Le conflit s’enlise peu à peu à Kiev. Les manifestants pro-UE maintiennent leur opposition contre le pouvoir ukrainien en place malgré les tentatives de conciliation faites par le président Viktor Ianoukovitch.

Il ne fait pas bon être à Kiev en ce moment. En proie à des manifestations pro-européennes depuis maintenant plus de deux mois, la capitale ukrainienne vient de franchir un nouveau cap dans la contestation face au pouvoir en place. Depuis mardi dernier, les violences se sont amplifiées. Les affrontements entre forces de l’ordre et manifestants ont fait déjà cinq morts et près de 300 blessés depuis mercredi selon le centre médical de l’opposition.

Le 16 janvier déjà, le président Viktor Ianoukovitch et son gouvernement avaient mis de l’huile sur le feu en votant de nouvelles lois répressives à l’encontre des pro-européens. Une mesure qui, selon les protestataires, avait achevé de signer le virage autoritaire pris par le président ukrainien. Résolus à en découdre avec les parlementaires, les opposants ont donc gradué leur opposition en radicalisant le mouvement. On a ainsi pu assister à des scènes dignes d’une guerre civile depuis la place de l’Indépendance.

Face aux propositions encore insuffisantes de la part du pouvoir, Vitali Klitschko, un des leader de l’opposition, a annoncé la couleur « On résistera, et si nécessaire, on attaquera« , même si l’ex-boxeur reconnait que « Ianoukovitch a satisfait un grand nombre de (leurs) exigences« . Le président ukrainien a en effet proposé ce samedi une mesure inédite. Offir le poste de Premier ministre et vice-Premier ministre aux opposants Arseni Iatseniouk et Vitali Klitchko. Il s’est également dit prêt à réviser la Constitution. Une main tendue qui ne satisfait toujours par les manifestants. Ces derniers ont lancé dans la soirée du samedi un assault à l’encontre d’un bâtiment occupé par la police.

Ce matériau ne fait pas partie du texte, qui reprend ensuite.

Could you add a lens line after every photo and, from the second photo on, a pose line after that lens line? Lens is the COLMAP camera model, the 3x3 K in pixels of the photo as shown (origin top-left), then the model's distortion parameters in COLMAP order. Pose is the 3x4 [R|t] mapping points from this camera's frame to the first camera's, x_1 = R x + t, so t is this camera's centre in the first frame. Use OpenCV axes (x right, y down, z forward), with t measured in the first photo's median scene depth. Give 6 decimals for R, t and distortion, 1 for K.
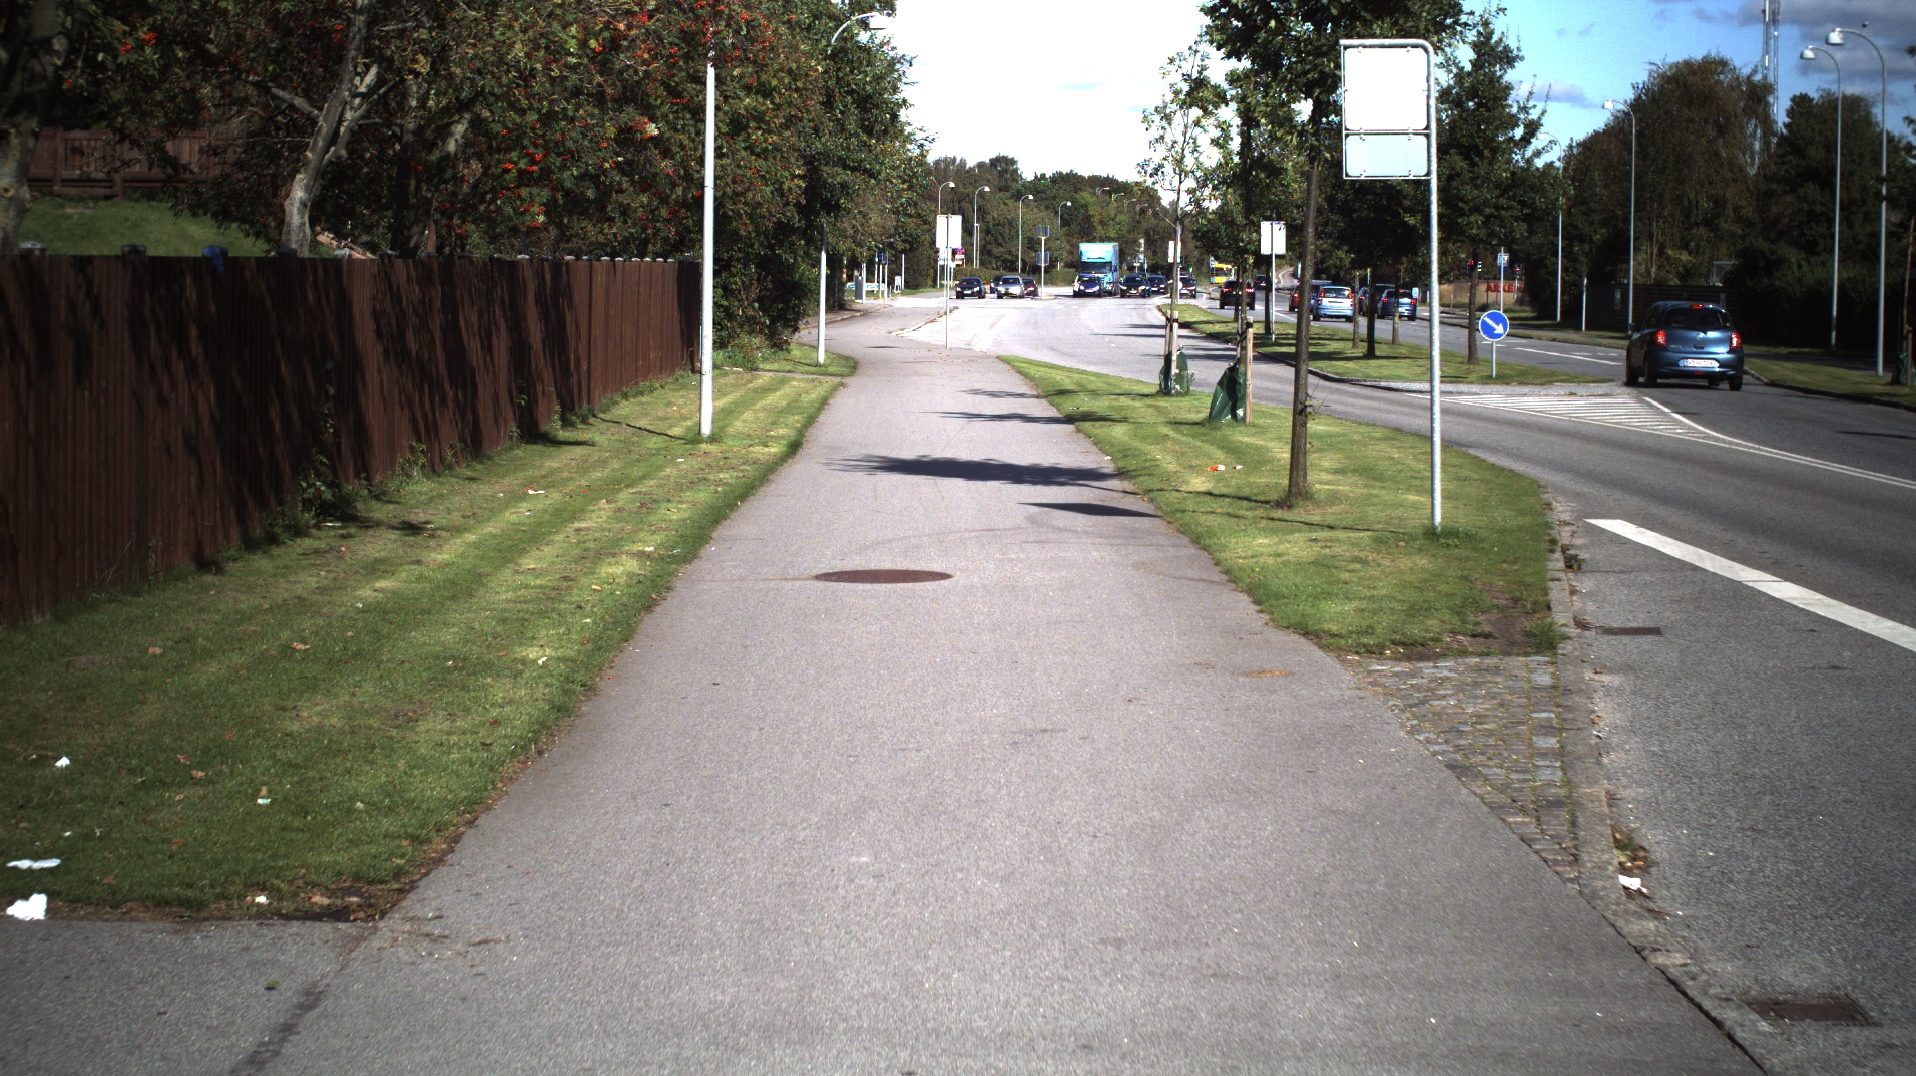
lens RADIAL K [[3975.4, 0, 958.0], [0, 3975.4, 538.0], [0, 0, 1]] dist [-0.240969, 0.142018]
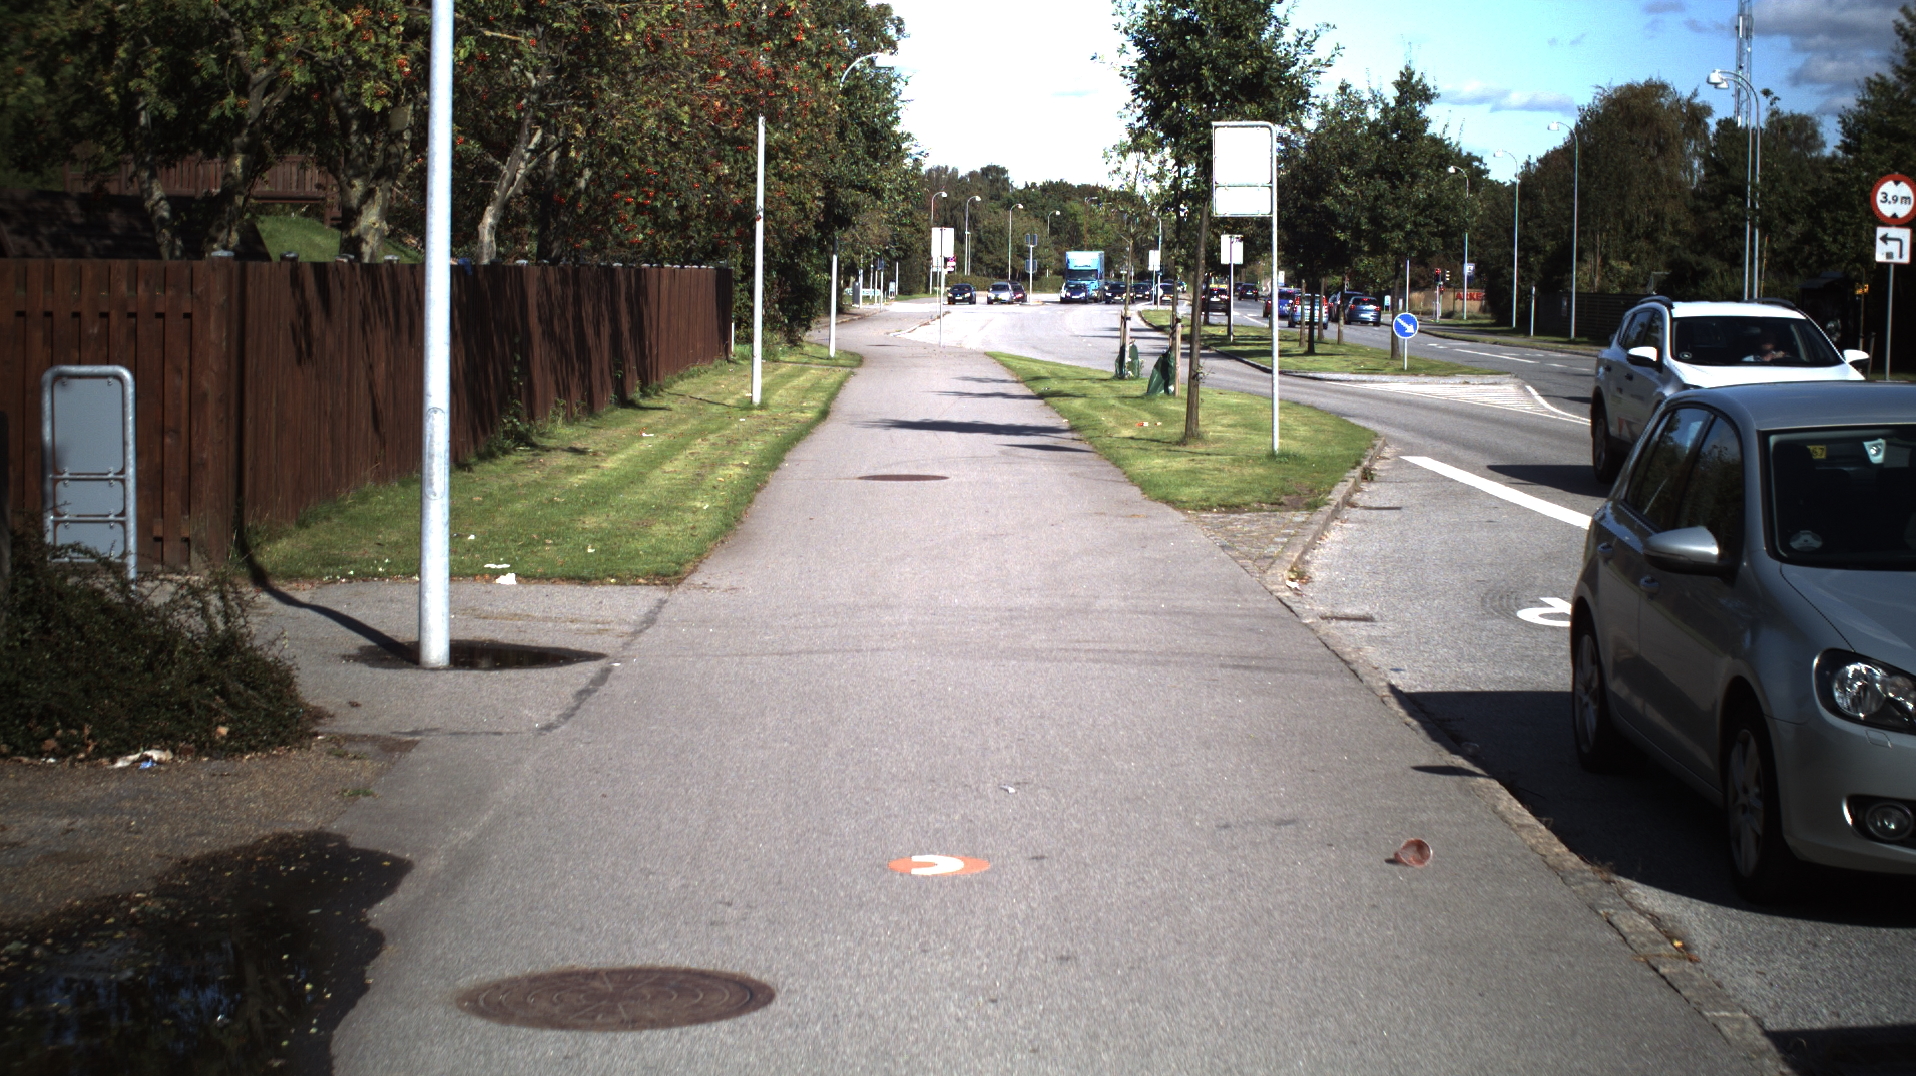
lens RADIAL K [[3975.4, 0, 958.0], [0, 3975.4, 538.0], [0, 0, 1]] dist [-0.240969, 0.142018]
pose [[0.999987, 0.004563, 0.002475, -0.000457], [-0.004559, 0.999988, -0.001704, 0.010603], [-0.002483, 0.001693, 0.999995, -0.156668]]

La Russie active, l’UE immobile

Le fond du problème réside sur la politique étrangère de l’Ukraine. D’un côté Viktor Ianoukovitch et le gouvernement, souhaitant collaborer avec la Russie de Vladimir Poutine. De l’autre les pro-européens emmenés par Vitali Klitschko, voulant se trouver vers l’Union. Face à toutes ces divergences, les réactions sont très différentes d’un côté comme de l’autre. Si l’Europe calme le jeu en ne souhaitant pas intervenir malgré quelques menaces de sanction envers le pouvoir ukrainien, la Russie, elle, n’hésite pas à fustiger les influences extérieur. Sergueï Lavrov, ministre des affaires étrangères russe, a ainsi estimé que le violences de Kiev « sont largement orchestrées depuis l’extérieur du pays« . Son vice-ministre, Grigori Karassine, a ajouté que « le pouvoir légitime en Ukraine se heurte à des ingérences étrangères« .

Résultat, ce sont finalement les manifestants qui font les frais de ces multiples conflits d’intérêt général. Entre un pouvoir incapable d’établir un dialogue avec son peuple, une Union Européenne qui n’ose pas intervenir dans un débat qui la concerne directement, et une Russie qui souhaite étendre encore plus sa sphère d’influence, il ne fait vraiment pas bon être place de l’Indépendance aujourd’hui.